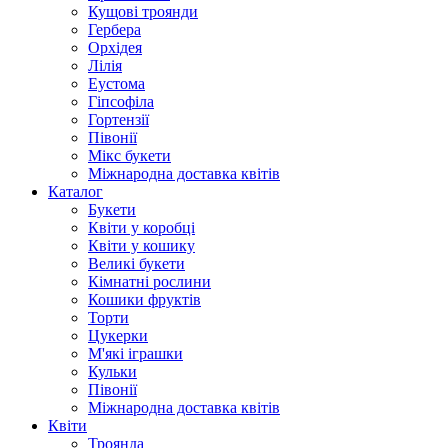
Кущові троянди
Гербера
Орхідея
Лілія
Еустома
Гіпсофіла
Гортензії
Півонії
Мікс букети
Міжнародна доставка квітів
Каталог
Букети
Квіти у коробці
Квіти у кошику
Великі букети
Кімнатні рослини
Кошики фруктів
Торти
Цукерки
М'які іграшки
Кульки
Півонії
Міжнародна доставка квітів
Квіти
Троянда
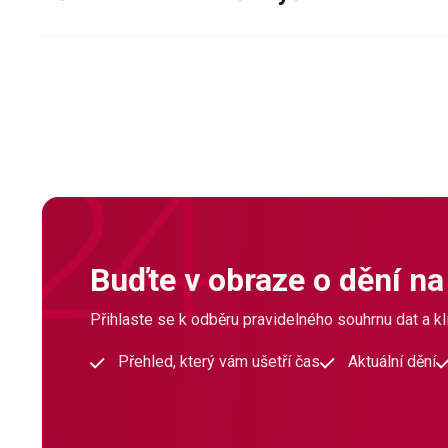
Buďte v obraze o dění na
Přihlaste se k odběru pravidelného souhrnu dat a klí
Přehled, který vám ušetří čas
Aktuální dění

== == ==

Copy out every line of text from the data word for word, in the order given, leaving out the pictures.

Кущові троянди
Гербера
Орхідея
Лілія
Еустома
Гіпсофіла
Гортензії
Півонії
Мікс букети
Міжнародна доставка квітів
Каталог
Букети
Квіти у коробці
Квіти у кошику
Великі букети
Кімнатні рослини
Кошики фруктів
Торти
Цукерки
М'які іграшки
Кульки
Півонії
Міжнародна доставка квітів
Квіти
Троянда
Buďte v obraze o dění na
Přihlaste se k odběru pravidelného souhrnu dat a klí
Přehled, který vám ušetří čas
Aktuální dění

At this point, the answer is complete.